In particolare nelle relazioni fra coetanei il bambino andrà a ricercare ciò che lo fa stare bene, cioè tutte quelle situazioni che lo rassicura emotivamente e lo stimolano sul piano della creatività e della socialità attraverso la condivisione.

In questi frangenti assumerà notevole importanza tutte quelle forme di attaccamento che si instaurano fra gli amici, i quali sono vissuti e sentiti come una fonte di aiuto e di sicurezza, specie nelle situazioni di difficoltà, svolgendo il ruolo dei confidenti o ponendosi come modelli di comportamento che valutano le azioni secondo parametri diversi rispetto agli adulti.

Da queste esperienze egli imparerà da grande a fidarsi e sentirsi fiducioso nel contare sull’aiuto degli altri, che a sua volta potrà ricambiare quando saranno gli amici ad aver bisogno di lui.

Daniel Goleman nel suo famosissimo saggio sull’“Intelligenza emotiva” sostiene che: “I genitori sono coloro che modificano il tono vagale dei propri figli (ossia, la sensibilità del nervo vago agli stimoli) guidandoli nella loro vita emotiva, questo, parlando ai bambini dei propri sentimenti e spiegando loro come comprenderli, evitando di essere critici e di emettere giudizi, risolvendo i problemi posti da difficili situazioni emotive, guidandoli sul da farsi, mostrando quali siano le alternative allo scontro fisico, o al chiudersi in sé stessi quando si è tristi.

Quando i genitori svolgono bene tutto ciò i bambini si comportano meglio, in quanto riescono a sopprimere efficacemente l’attività vagale, ossia l’agire la rabbia, o per contro, la fuga.

Di periodi critici nella vita di un bambino ce ne sono tanti, ed il confronto con i pari con la delusione che ne può scaturire è uno fra i tanti.

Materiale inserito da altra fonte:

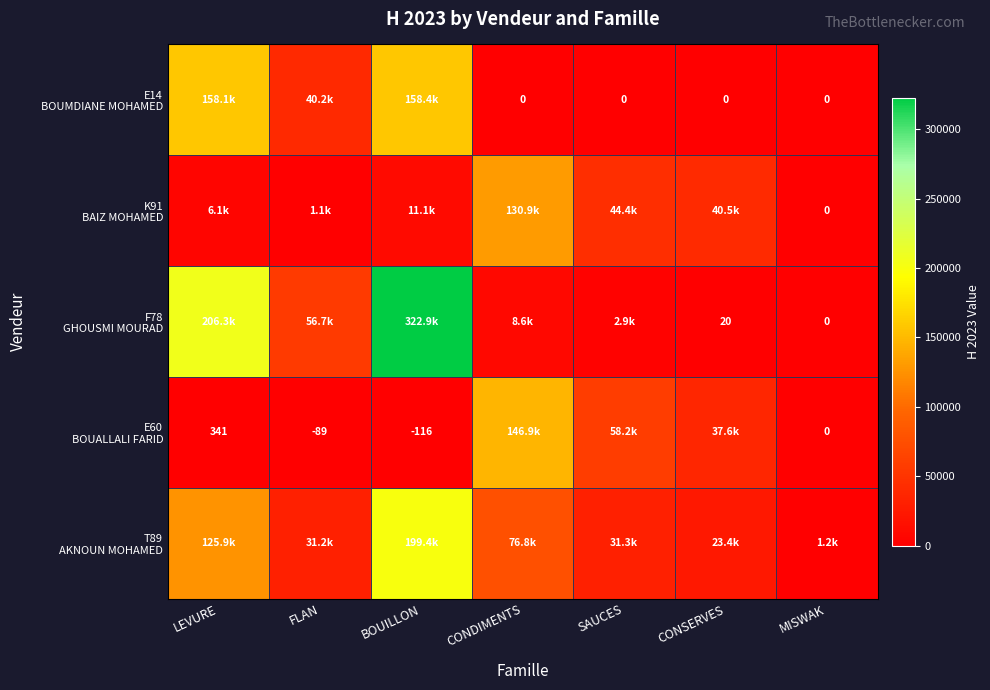

At which category is the sum across all series the highest?

BOUILLON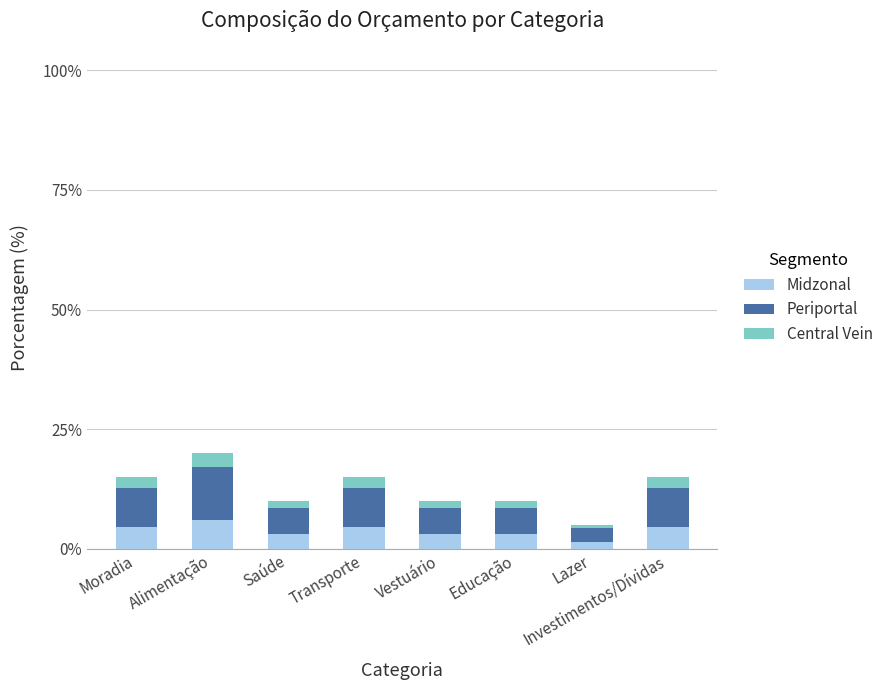

Are the bars horizontal?

No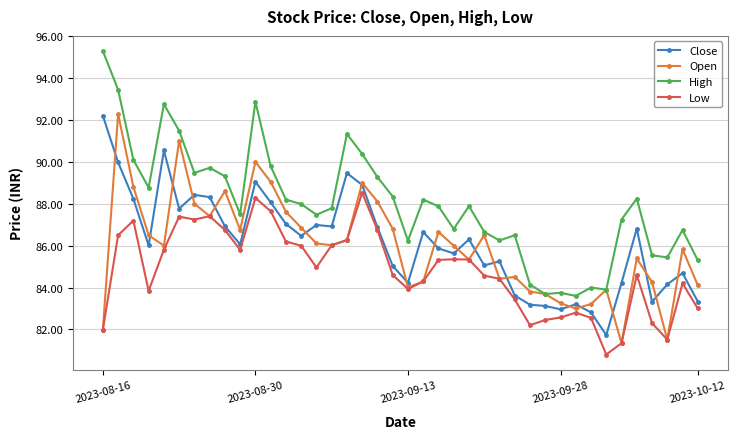

What is the minimum value for Close?

81.7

In ogni modo, è importante che ognuno di questi periodi rappresenti un’opportunità per fare in modo che il bambino apprenda abitudini emozionali positive che andranno a sicuro beneficio della sua identità e della sua autostima. Questo allo scopo non solo di crescere e di maturare, quanto di equipaggiarsi di fronte agli ostacoli posti dalle relazioni e interazioni sociali che affronterà durante il suo percorso esistenziale.